Of course, there will be times when your parenting role is to put your foot down – just try to keep these to a minimum and remember you ARE the parent, not a mate (he already has those). And don’t sweat the small stuff – if curfew was 11pm and he walked in the door at 11.15pm, this is actually him respecting your rules, while making a very quiet bid for a bit of adult independence. Let it go…
Why he gets so incredibly angry
If we listed all the things that potentially make him angry there would be no space left on the internet. You know, because you’ve been on the end of those emotions and mood swings, that there are about a gazillion apparently random things, from ‘Hello’ onwards, that you can say which will trigger either a toddler-style tantrum, or a storming off situation. Case in point: do not, we repeat, do not, ask him how school was as soon as he walks in the door. What he actually hears is “What marks did you get in school today and why weren’t they better?” He needs space to decompress, process his day and, indeed, finish it.
Much of the anger he feels comes from a fear that he is a) losing control, b) feeling misunderstood, or that he is c) worried about you or has d) disappointed you. Your job – and it is NOT AT ALL EASY – is to stay calm, and BE THE PERSON YOU WOULD LIKE HIM TO BE. No pressure, but parents are the top role models for their teenagers, and not in fact that idiotic posh-boy YouTuber he’s always watching. Ask him what’s going on, never assume you know (because this will infuriate him, as will trying to demonstrate empathy via what you think is teenage bantz) and make sure he knows you’re on his side – because to him, this will not always be obvious.
That it’s actually OK that his room is so messy
So this is the pick-your-battles conversation. You knew it was coming, right? While it may cause you ACTUAL PHYSICAL PAIN to open his bedroom door and see the onslaught of dirty socks/computer cables/headphones/trainers/water bottles (yes it might be just us, but water bottles are what we are constantly clearing out of our teens’ bedrooms – we don’t know why they are so appealing).
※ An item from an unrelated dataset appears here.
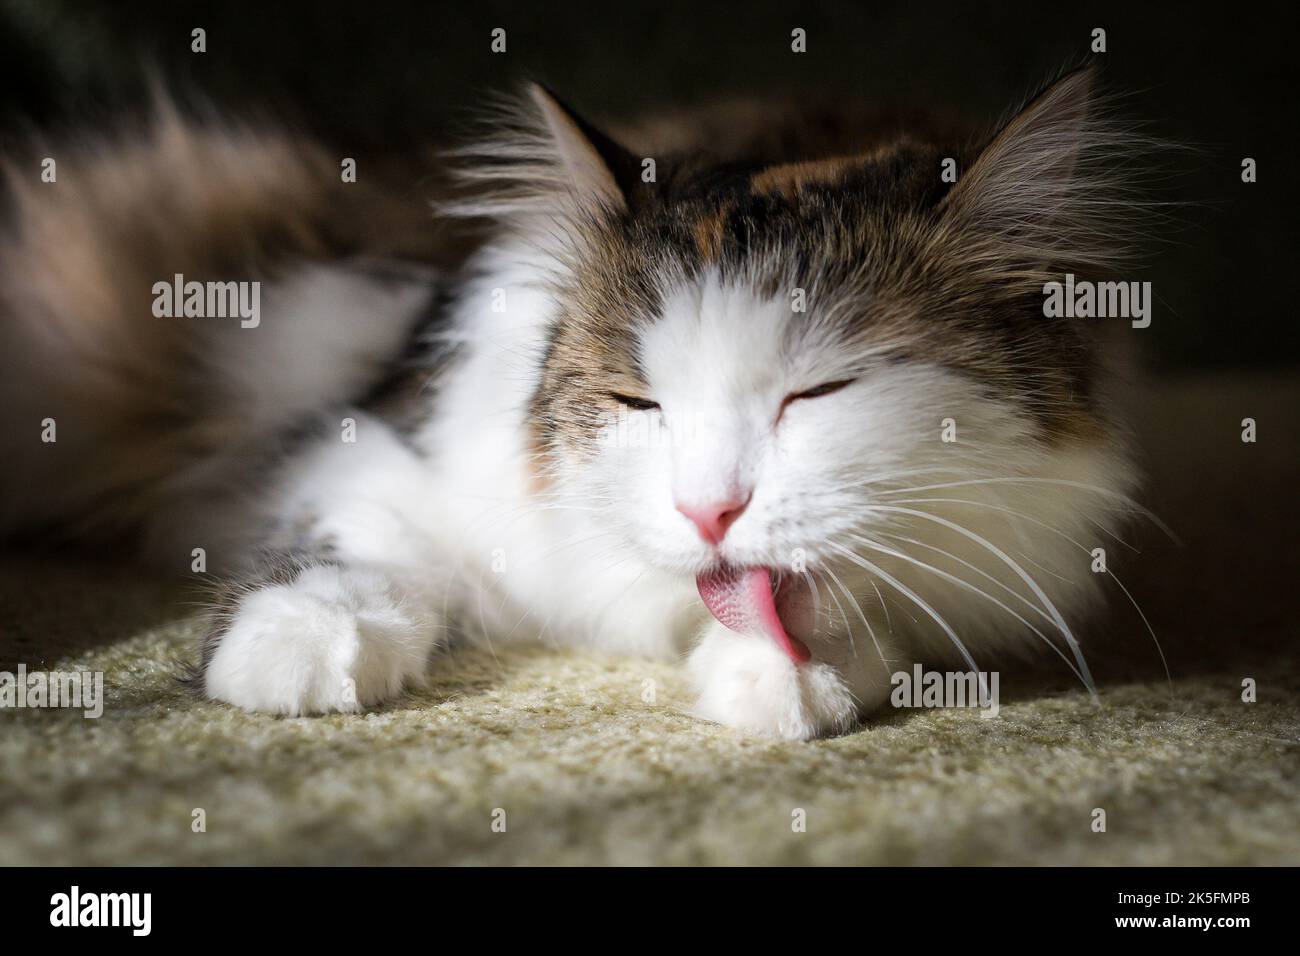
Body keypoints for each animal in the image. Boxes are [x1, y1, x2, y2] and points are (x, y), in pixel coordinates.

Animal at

So long as it’s not actual rotting food, and there are still enough mugs left in the kitchen for everyone to have a cup of tea, for the sake of your mother-son relationship you may have to let this one go. Because if you are always nagging him about everything, he’ll stop listening to you about anything. And while grubby boxers may not be a matter of life and death, some of the other stuff he’ll be potentially exploring very much is.
Our parenting advice: shut the door, walk away and light a scented candle in a different clean and tidy room of your choice.
How to have a sense of humour
Teenagers are funny. We’re not saying there’ll be no more wee and poo jokes, but they will increasingly be able to get the subtle irony of a situation and, less rewardingly, respond to you with sarcasm. It is a fact that most things are better with a well-seasoned side order of funny – especially if it’s nagging about homework again. And you don’t have to be properly funny as such, in fact sometimes this may just annoy him more – but adopting a light-hearted approach with an appreciation of life’s absurdities is no bad thing.
And what he definitely doesn’t need you to know
What he’s doing on the internet EVERY SINGLE SECOND. Yes, there will be stuff he’s looking at that you wish he wasn’t (quite a lot of which, it turns out, will be £200-plus trainer collabs with grime artists). However, he needs to learn to negotiate his own way around the virtual world in just the same way that he needs to do so in the real world.
So you’ve set some good guidelines – this is you letting go.